Mike & Stewart,
I have a few questions about how you are suggesting handling the
multi-homed prefixes for the IP tunnels with directed forwarding. I am
concerned about the computational requirements.
I believe that your method does essentially destination-based computation
and reduces the number of SPFs from 1 per destination by determining
proxies and assigning destinations to those proxies. For node protection,
this means having using each next-next-hop as a proxy.
For multi-homed prefixes, there isn't a good proxy to use. In your draft,
you suggest either doing a reverse-SPF per multi-homed prefix (or
appropriate group of multi-homed prefixes) or doing another layer of
tunneling to encapsulate the packet to a different router that is
announcing the prefix.
If there are multiple routers announcing the same prefix from an external
region, then this approach seems like it could work. However, if the
prefix is from within the same region, then how do you handle a case such
as the following?
[ S ]-----------[ A ]
5 | | 3
| 1 1 |
[ E ]---[ C ]---[ B ]
5 \ / 10
In this example, if E fails, S would tunneling traffic for prefix X to
B. B will forward it to C. C would then tunnel the traffic back to B.

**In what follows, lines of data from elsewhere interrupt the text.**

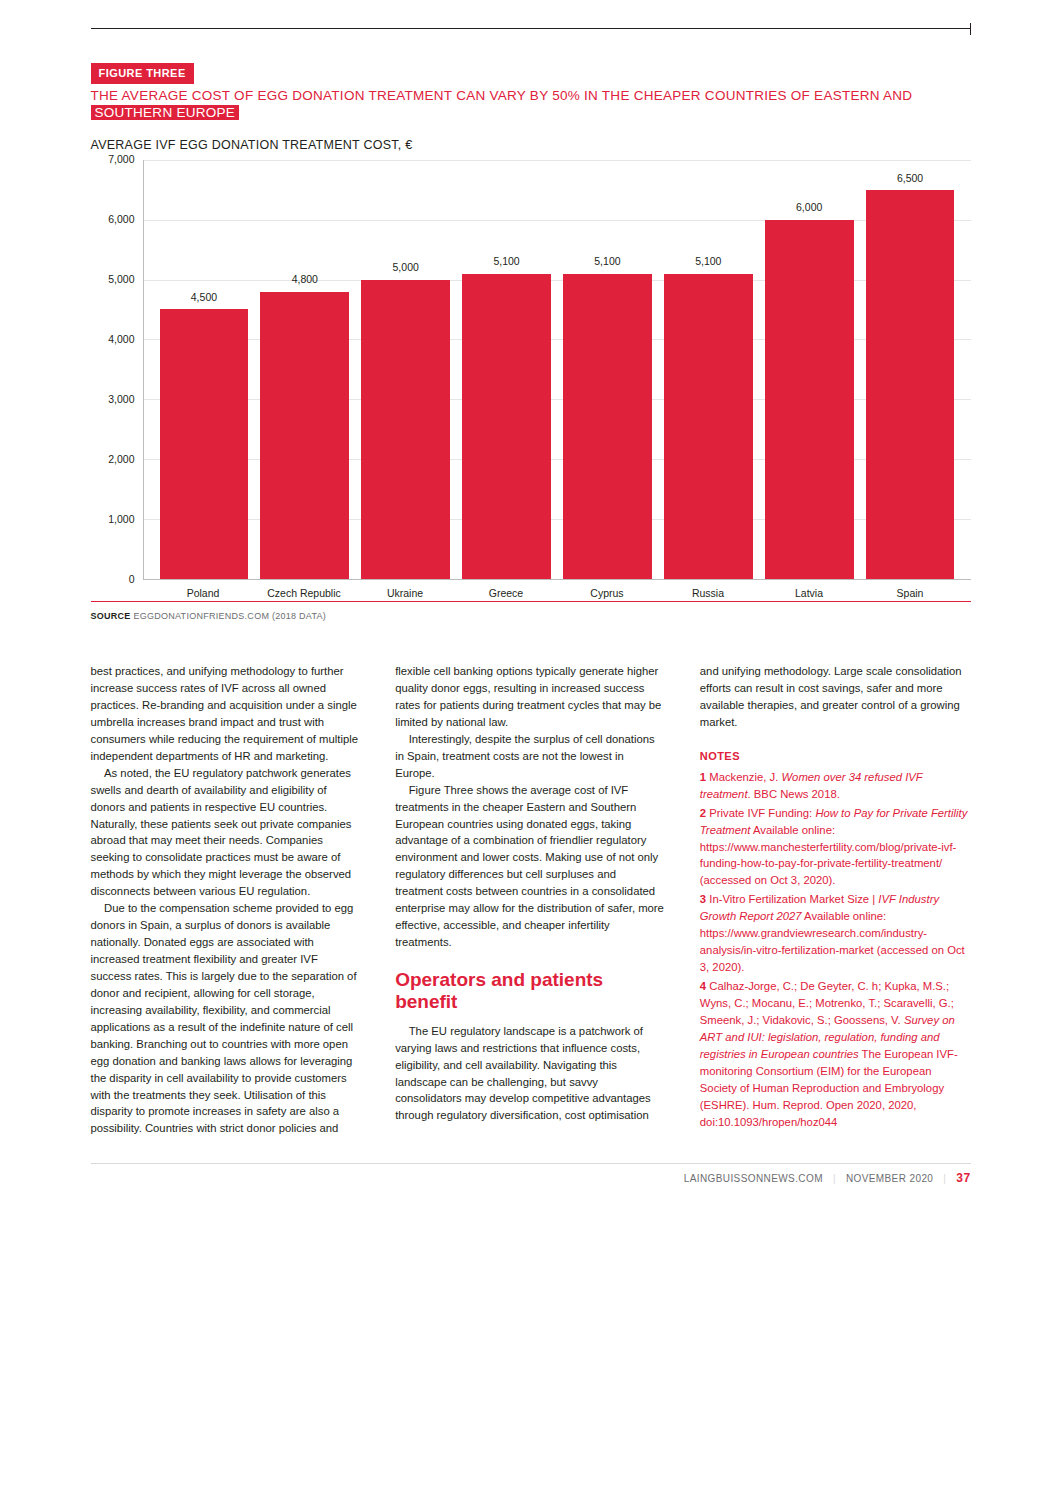FIGURE THREE
THE AVERAGE COST OF EGG DONATION TREATMENT CAN VARY BY 50% IN THE CHEAPER COUNTRIES OF EASTERN AND SOUTHERN EUROPE
AVERAGE IVF EGG DONATION TREATMENT COST, €
7,000
6,000
5,000
4,000
3,000
2,000
1,000
0
4,500
4,800
5,000
5,100
5,100
5,100
6,000
6,500
Poland
Czech Republic
Ukraine
Greece
Cyprus
Russia
Latvia
Spain
SOURCE EGGDONATIONFRIENDS.COM (2018 DATA)
best practices, and unifying methodology to further increase success rates of IVF across all owned practices. Re-branding and acquisition under a single umbrella increases brand impact and trust with consumers while reducing the requirement of multiple independent departments of HR and marketing.
As noted, the EU regulatory patchwork generates swells and dearth of availability and eligibility of donors and patients in respective EU countries. Naturally, these patients seek out private companies abroad that may meet their needs. Companies seeking to consolidate practices must be aware of methods by which they might leverage the observed disconnects between various EU regulation.
Due to the compensation scheme provided to egg donors in Spain, a surplus of donors is available nationally. Donated eggs are associated with increased treatment flexibility and greater IVF success rates. This is largely due to the separation of donor and recipient, allowing for cell storage, increasing availability, flexibility, and commercial applications as a result of the indefinite nature of cell banking. Branching out to countries with more open egg donation and banking laws allows for leveraging the disparity in cell availability to provide customers with the treatments they seek. Utilisation of this disparity to promote increases in safety are also a possibility. Countries with strict donor policies and flexible cell banking options typically generate higher quality donor eggs, resulting in increased success rates for patients during treatment cycles that may be limited by national law.
Interestingly, despite the surplus of cell donations in Spain, treatment costs are not the lowest in Europe.
Figure Three shows the average cost of IVF treatments in the cheaper Eastern and Southern European countries using donated eggs, taking advantage of a combination of friendlier regulatory environment and lower costs. Making use of not only regulatory differences but cell surpluses and treatment costs between countries in a consolidated enterprise may allow for the distribution of safer, more effective, accessible, and cheaper infertility treatments.
Operators and patients benefit
The EU regulatory landscape is a patchwork of varying laws and restrictions that influence costs, eligibility, and cell availability. Navigating this landscape can be challenging, but savvy consolidators may develop competitive advantages through regulatory diversification, cost optimisation and unifying methodology. Large scale consolidation efforts can result in cost savings, safer and more available therapies, and greater control of a growing market.
NOTES
1 Mackenzie, J. Women over 34 refused IVF treatment. BBC News 2018.
2 Private IVF Funding: How to Pay for Private Fertility Treatment Available online: https://www.manchesterfertility.com/blog/private-ivf-funding-how-to-pay-for-private-fertility-treatment/ (accessed on Oct 3, 2020).
3 In-Vitro Fertilization Market Size | IVF Industry Growth Report 2027 Available online: https://www.grandviewresearch.com/industry-analysis/in-vitro-fertilization-market (accessed on Oct 3, 2020).
4 Calhaz-Jorge, C.; De Geyter, C. h; Kupka, M.S.; Wyns, C.; Mocanu, E.; Motrenko, T.; Scaravelli, G.; Smeenk, J.; Vidakovic, S.; Goossens, V. Survey on ART and IUI: legislation, regulation, funding and registries in European countries The European IVF-monitoring Consortium (EIM) for the European Society of Human Reproduction and Embryology (ESHRE). Hum. Reprod. Open 2020, 2020, doi:10.1093/hropen/hoz044
laingbuissonnews.com | NOVEMBER 2020 | 37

In this example, there isn't an alternate that can be used; one could add
another router that announces prefix X but is a longer path (or fails
whatever other tie-breaker you may use to decide between it and B).
Without this resolved, the number of SPF computations required seems to be
too many to be realistic for implementation.
Incidentally, I believe that the same multi-homed prefix problem exists for
the RSVP-TE tunnels - with the same concerns on computation.